We have a draft of materials which will be adapted, added to with Sri Lankan examples, and finally be translated into Sinhala and Tamil languages for use across this country. The concerns about ‘western ideas coming to Sri Lanka’ and neo colonialism are challenging in the same sense when delivered by Sri Lankans and grounded in the rich Buddhist and Hindu teachings of peace. A powerful base for this program comes from the months of research with young people across Sri Lanka who shared their ideas and experiences of conflict and resolution with Angie Hermon and other AHIMSA staff. There were seven separate programs with groups of young people of various ages and Buddhist, Muslim, Hindu, and Christian faiths. Over 280 children participated in total.
I remember my first experiences in the far north of Canada with peace and conflict resolution when my colleague here from the UK, Jacky describes Sri Lanka as raw in many ways. No white bread, this place, but a rich texture of sounds, smells, colours, energies and peoples. As my trishaw weaves in and out of traffic, buses race with each other to get to the next stop first, and two buses, a car, a truck and a cow are all going one way down a two way road there is a sense of living on the edge.
What translates from Calgary to Chabougamo, Quebec or Batticaloa, Sri Lanka? My colleague, Monica, is reading a Sri Lankan book on psychology. (She is working in a psycho-social program with Hikkaduwa this week end.) She and I had a good laugh as someone had written about ‘Italiana Syndroma’. Are you familiar with this syndrome? It seems that the author writes about what happen to families when the father goes to work abroad, in Italy. Translation and the authoring of Sri Lankan material is essentially about grasping concepts and meaning in a culturally sensitive context. There is not only a conflict sensitive approach to programs and processes but a culturally sensitive context which is broader that the conflict.
Rather than adapting western approaches to Sri Lankan context it is an inside-out approach which asks, what is intrinsic to communities here and how does that grow and develop from within?
My work with writing, developing, and training in peer support, conflict resolution, and peer mediation is coming to an end.
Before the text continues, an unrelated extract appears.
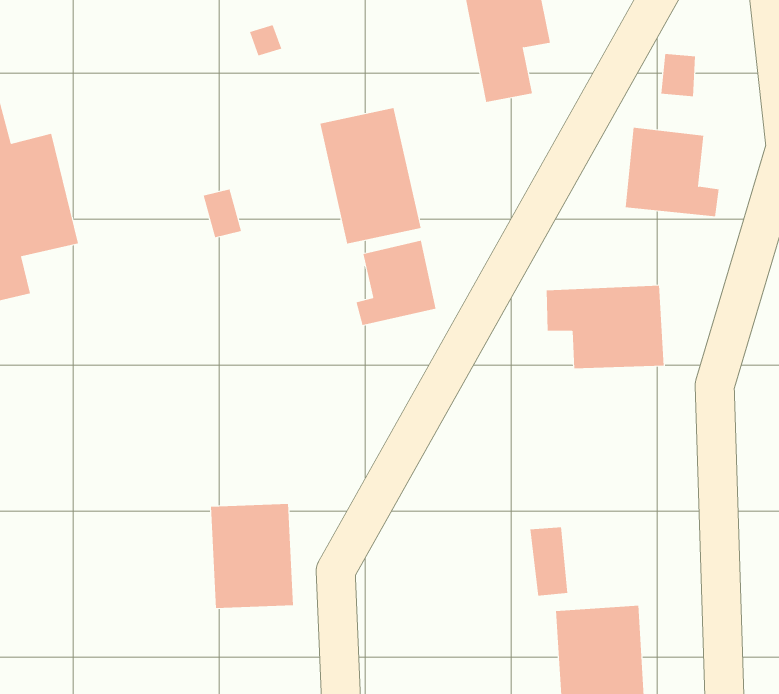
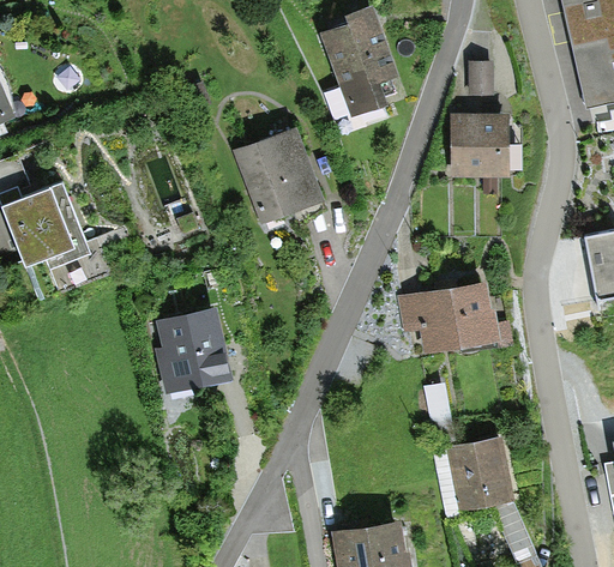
building: [356,240,436,326] -> none
building: [546,285,664,369] -> [405,286,493,351]
building: [210,504,294,608] -> [158,310,224,388]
The next tasks for AHIMSA staff will be to inclusively continue to develop the material with the input of the young people involved in our field testing. I will be available from Canada, or the UK to connect and help with co-creating a unique program for this place and this time.
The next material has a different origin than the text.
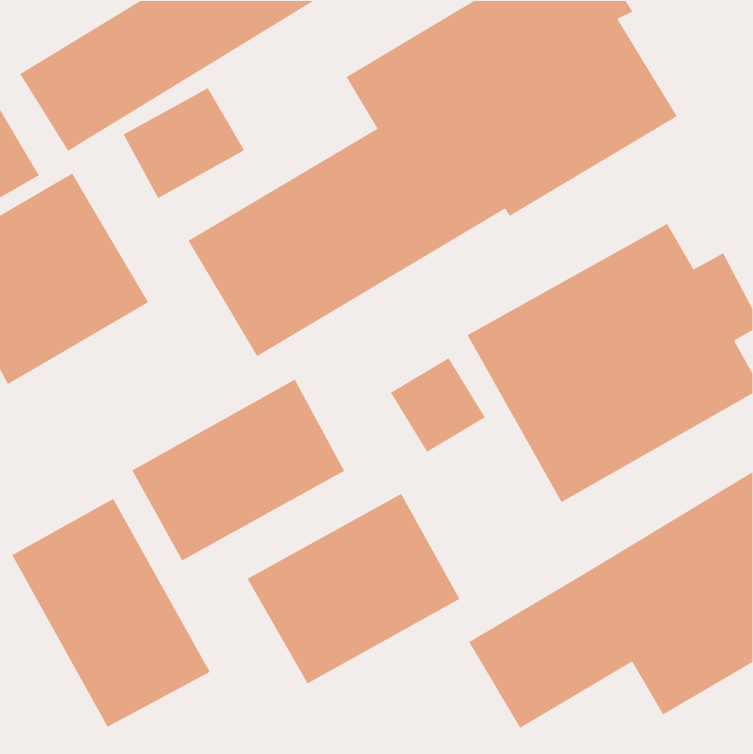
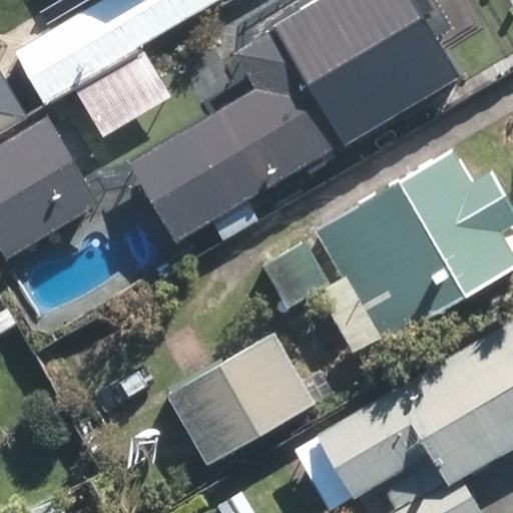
building: [131,379,345,561] -> none
building: [11,498,211,728] -> none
I can not describe the excitement of watching the development of people, programs and processes as we work together toward a peaceful place. Sometimes a negative peace occurs as there is an absence of war; people are just tired of it all. The positive peace, built between people in homes, communities, schools is growing. The seeds are growth, people move from survive to thrive, and peace happens one relationship at a time.
The first peace, which is the most important, is that which comes from within the souls of people when they realize their relationship, their oneness, with the universe and all its powers, and when they realize that at the centre of the universe dwells Wakan-Tanka, and that this centre is really everywhere, it is within each of us. This is the real peace, and the others are but reflections of this. The second peace is that which is made between two individuals and the third is that which is made between two nations. But above all you should understand that there can never be peace between nations until there is first known that true peace which is within the souls of people.
Black Elk
The Sacred Pipe
Conflict abound. Three projects approaching the same thing, work in one community, and none communicate with each other. Conflict resolvers struggle within their own groups. Discussion about the ethics of programs, the directions of organizations... it all happens. Conflict is lively, sullen, challenging and at times destructive. Yet also there is good will and the willingness to leap into peace with all its risks and problems. I am honoured to be a part of it.